What you have to do »
Output a faithful copy of the entries, every picture removed.

(Stored items)
▽

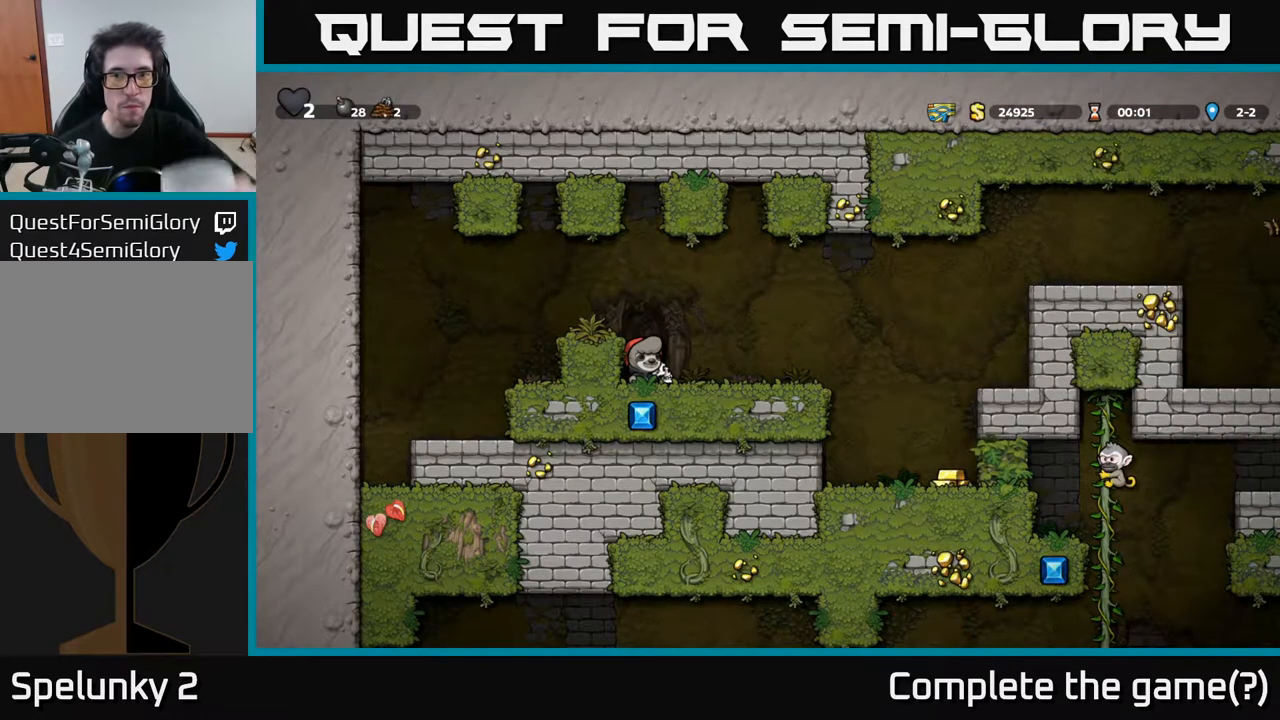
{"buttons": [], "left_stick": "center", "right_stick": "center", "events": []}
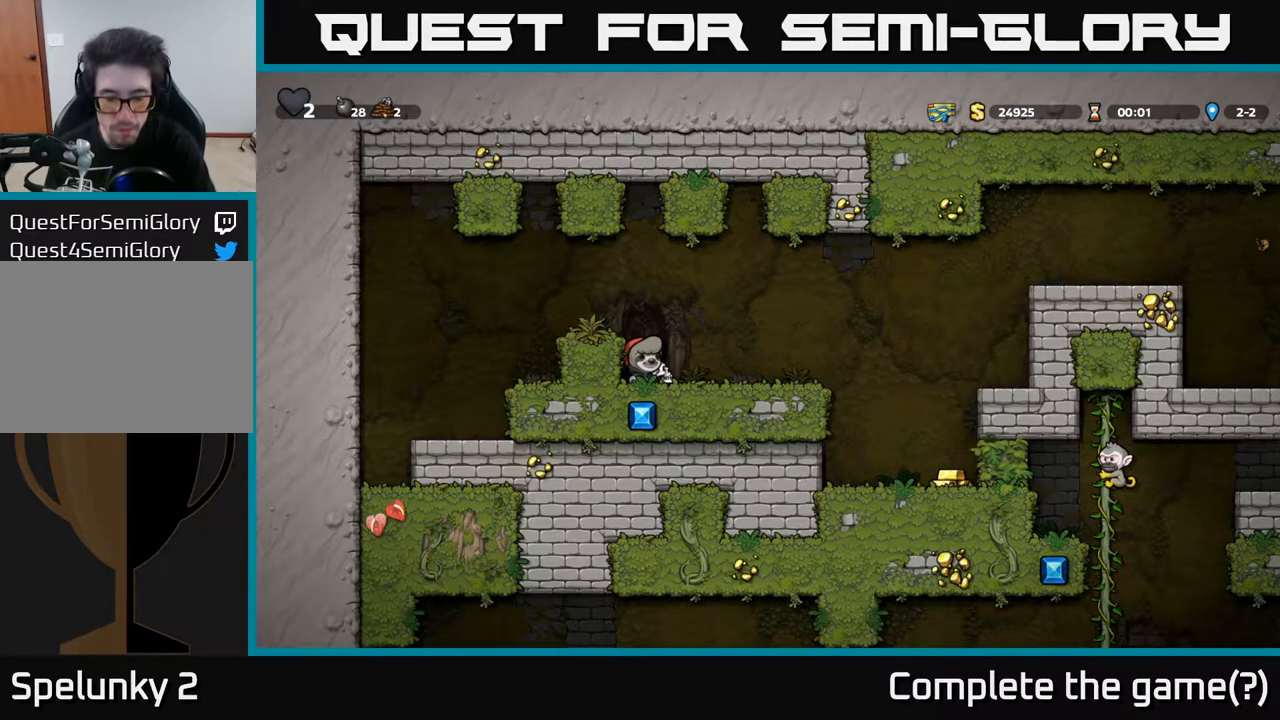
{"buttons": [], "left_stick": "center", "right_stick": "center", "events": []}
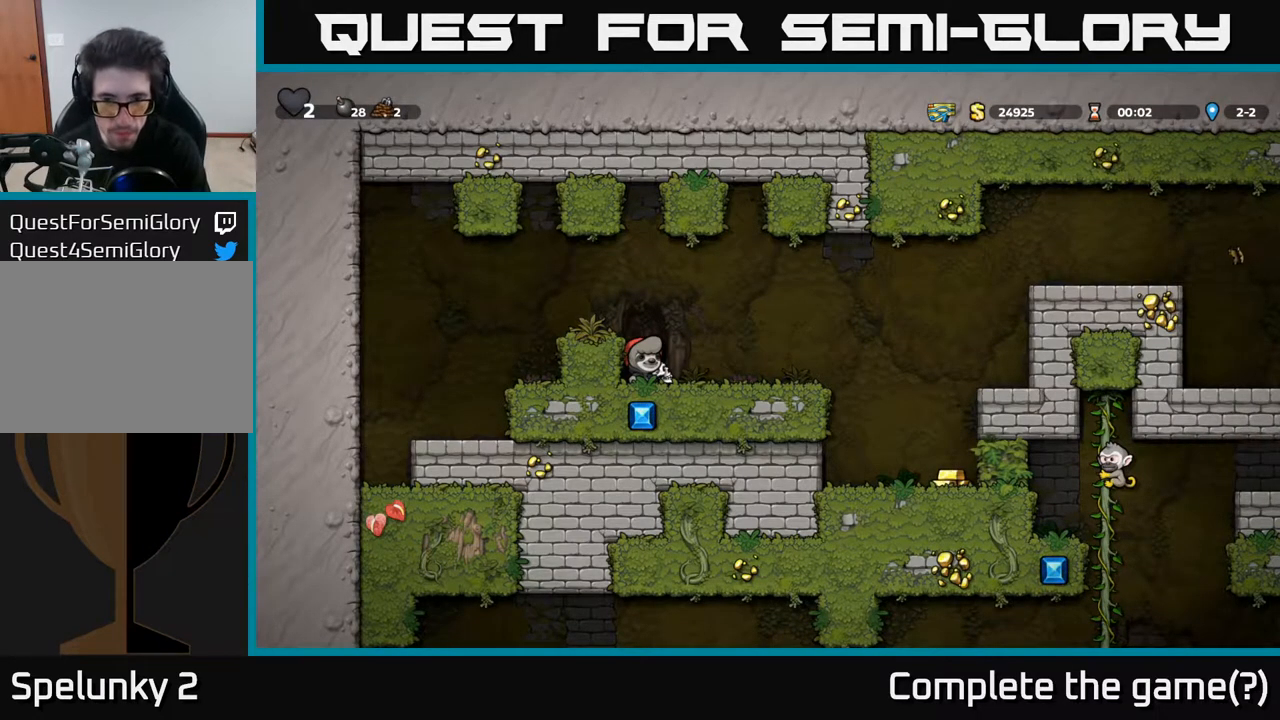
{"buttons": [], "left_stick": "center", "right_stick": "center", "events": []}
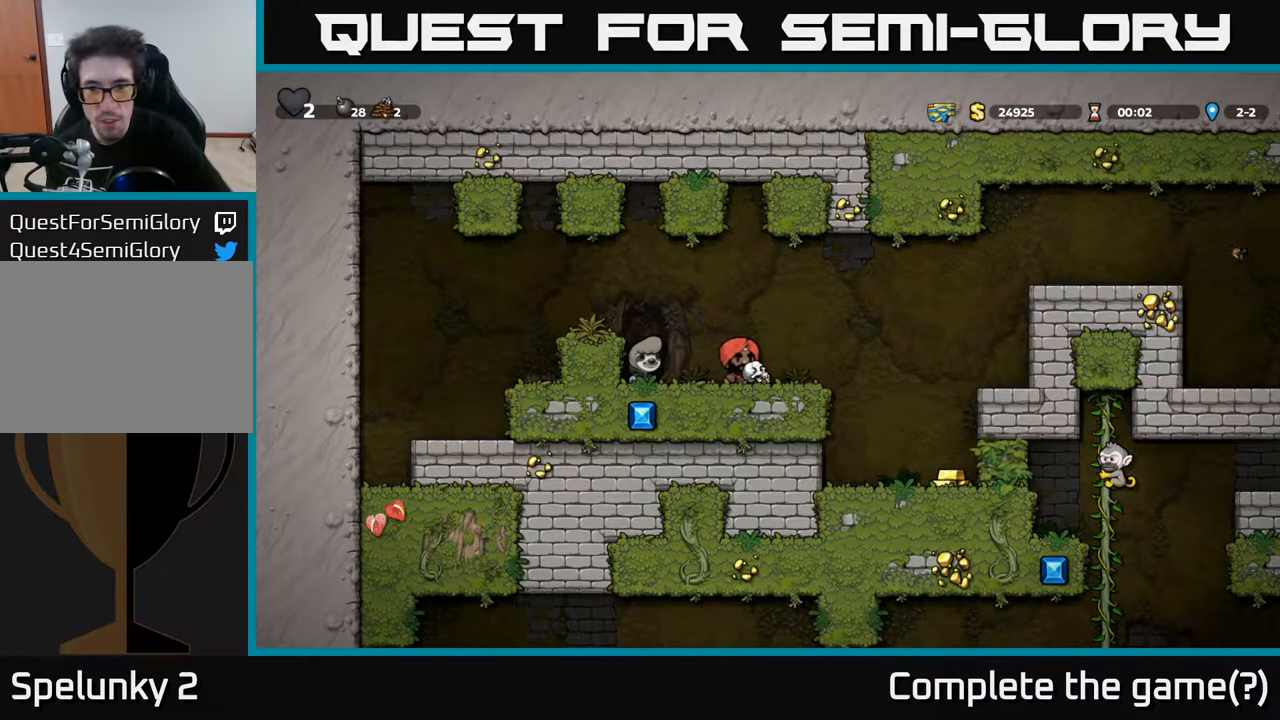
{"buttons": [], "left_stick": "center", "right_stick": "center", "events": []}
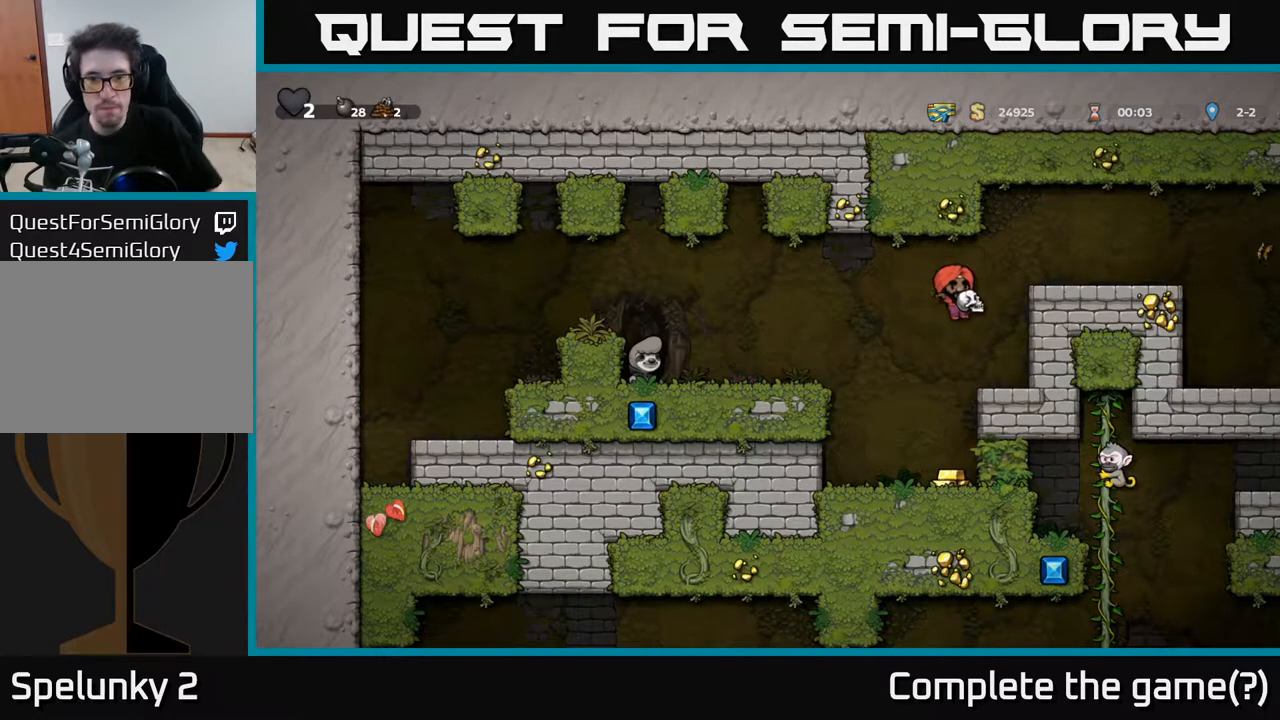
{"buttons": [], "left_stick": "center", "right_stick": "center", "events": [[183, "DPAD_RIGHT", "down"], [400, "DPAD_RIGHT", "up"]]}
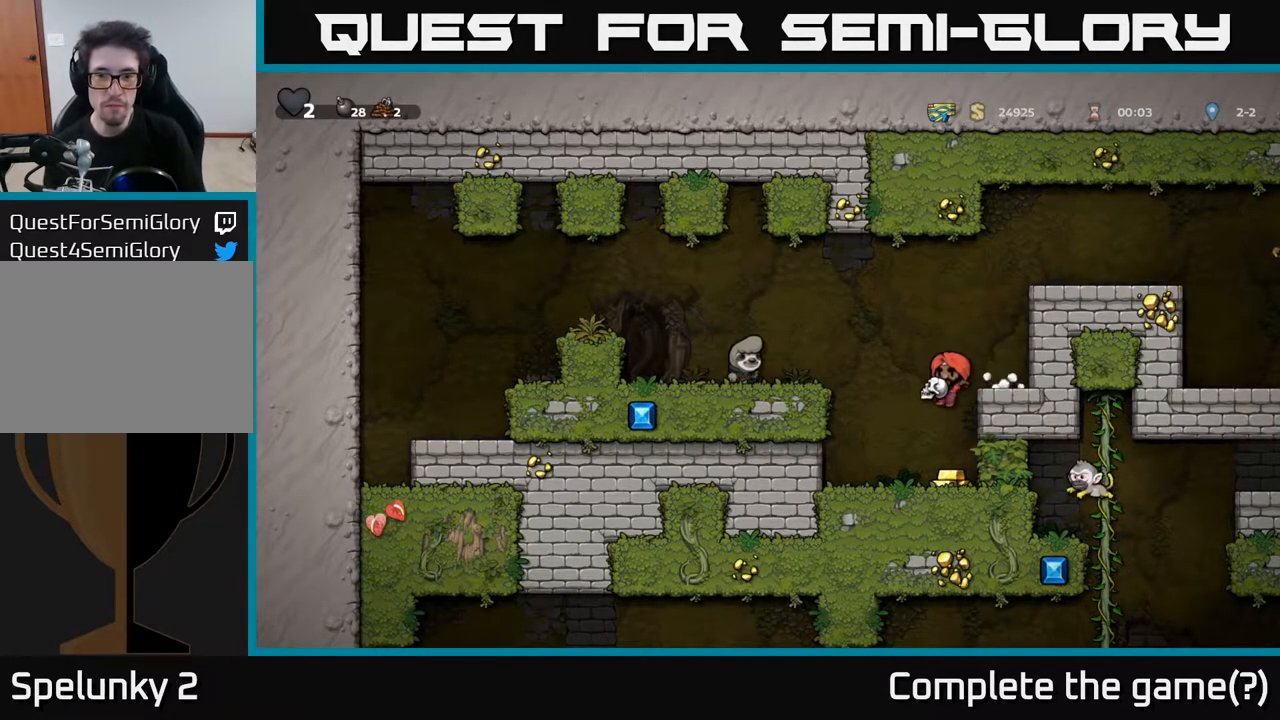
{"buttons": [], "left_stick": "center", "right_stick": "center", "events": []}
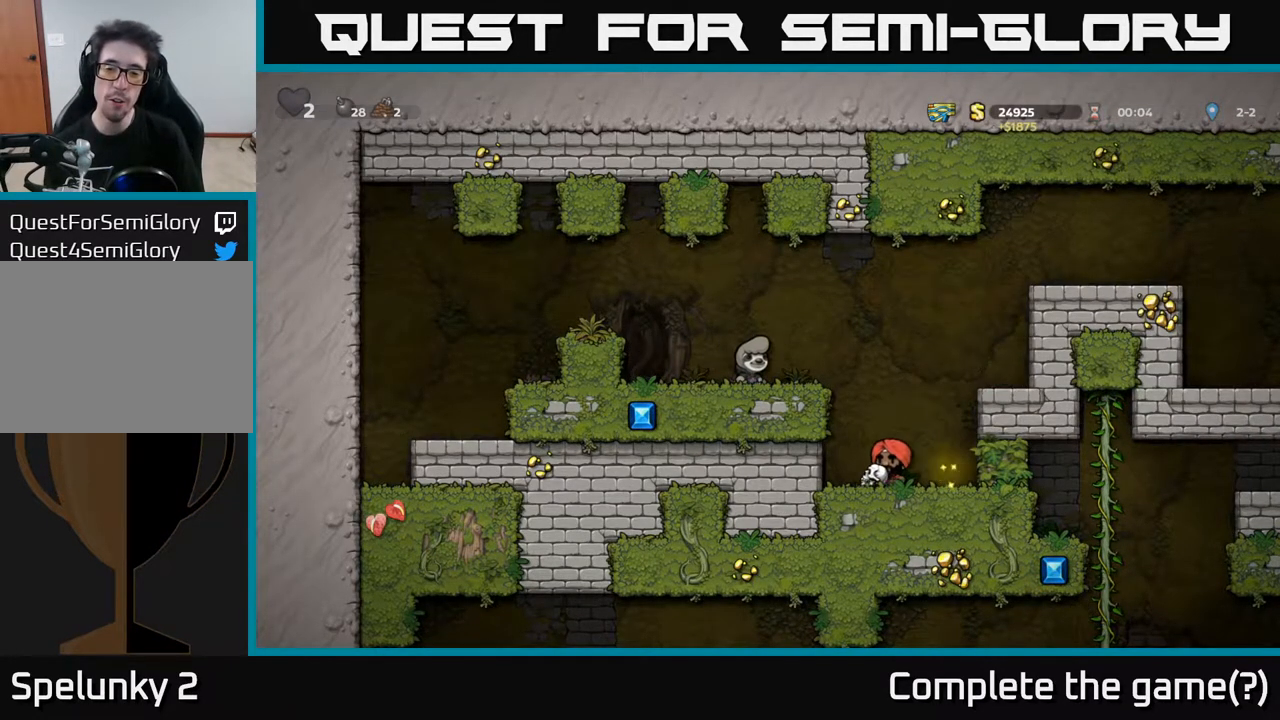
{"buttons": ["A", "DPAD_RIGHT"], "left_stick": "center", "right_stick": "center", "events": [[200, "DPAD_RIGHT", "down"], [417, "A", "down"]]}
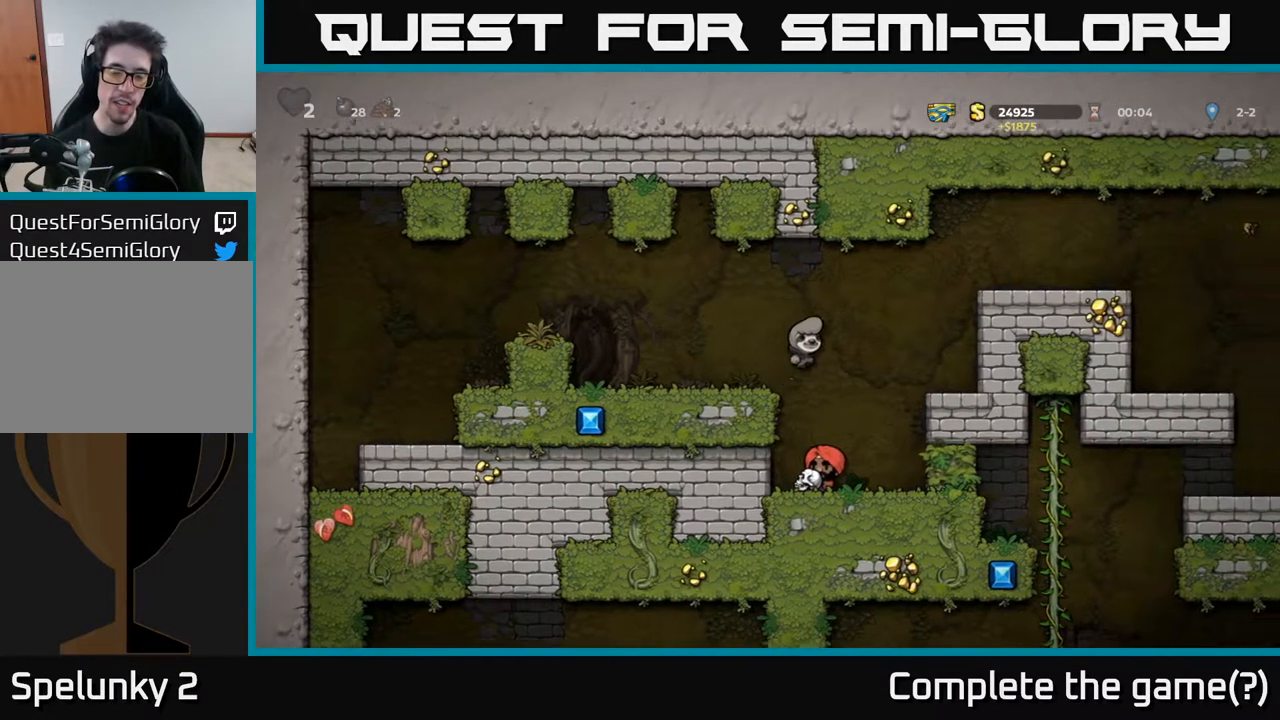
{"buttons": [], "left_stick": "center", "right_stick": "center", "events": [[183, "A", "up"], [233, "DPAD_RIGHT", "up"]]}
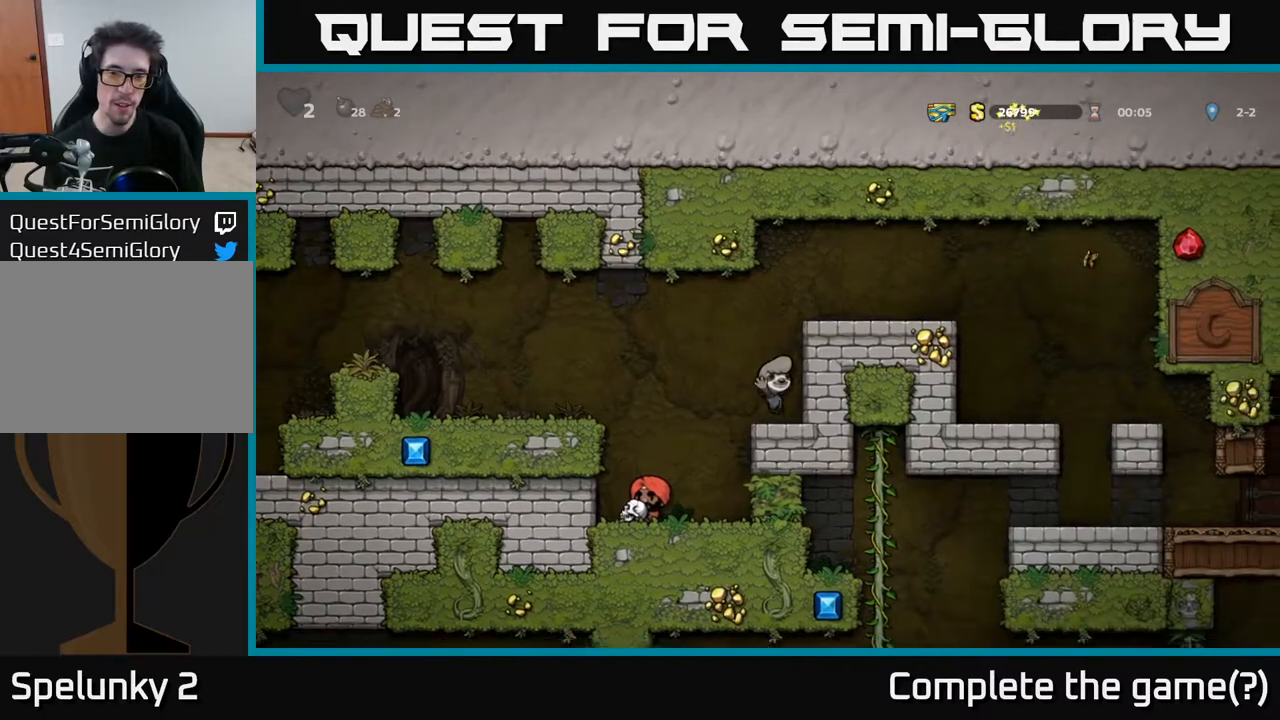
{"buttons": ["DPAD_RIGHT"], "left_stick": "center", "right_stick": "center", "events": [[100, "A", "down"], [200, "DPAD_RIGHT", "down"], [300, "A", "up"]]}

△

Answer to the exercise »
{"buttons": [], "left_stick": "center", "right_stick": "center", "events": []}
{"buttons": [], "left_stick": "center", "right_stick": "center", "events": []}
{"buttons": [], "left_stick": "center", "right_stick": "center", "events": []}
{"buttons": [], "left_stick": "center", "right_stick": "center", "events": []}
{"buttons": [], "left_stick": "center", "right_stick": "center", "events": [[183, "DPAD_RIGHT", "down"], [400, "DPAD_RIGHT", "up"]]}
{"buttons": [], "left_stick": "center", "right_stick": "center", "events": []}
{"buttons": ["A", "DPAD_RIGHT"], "left_stick": "center", "right_stick": "center", "events": [[200, "DPAD_RIGHT", "down"], [417, "A", "down"]]}
{"buttons": [], "left_stick": "center", "right_stick": "center", "events": [[183, "A", "up"], [233, "DPAD_RIGHT", "up"]]}
{"buttons": ["DPAD_RIGHT"], "left_stick": "center", "right_stick": "center", "events": [[100, "A", "down"], [200, "DPAD_RIGHT", "down"], [300, "A", "up"]]}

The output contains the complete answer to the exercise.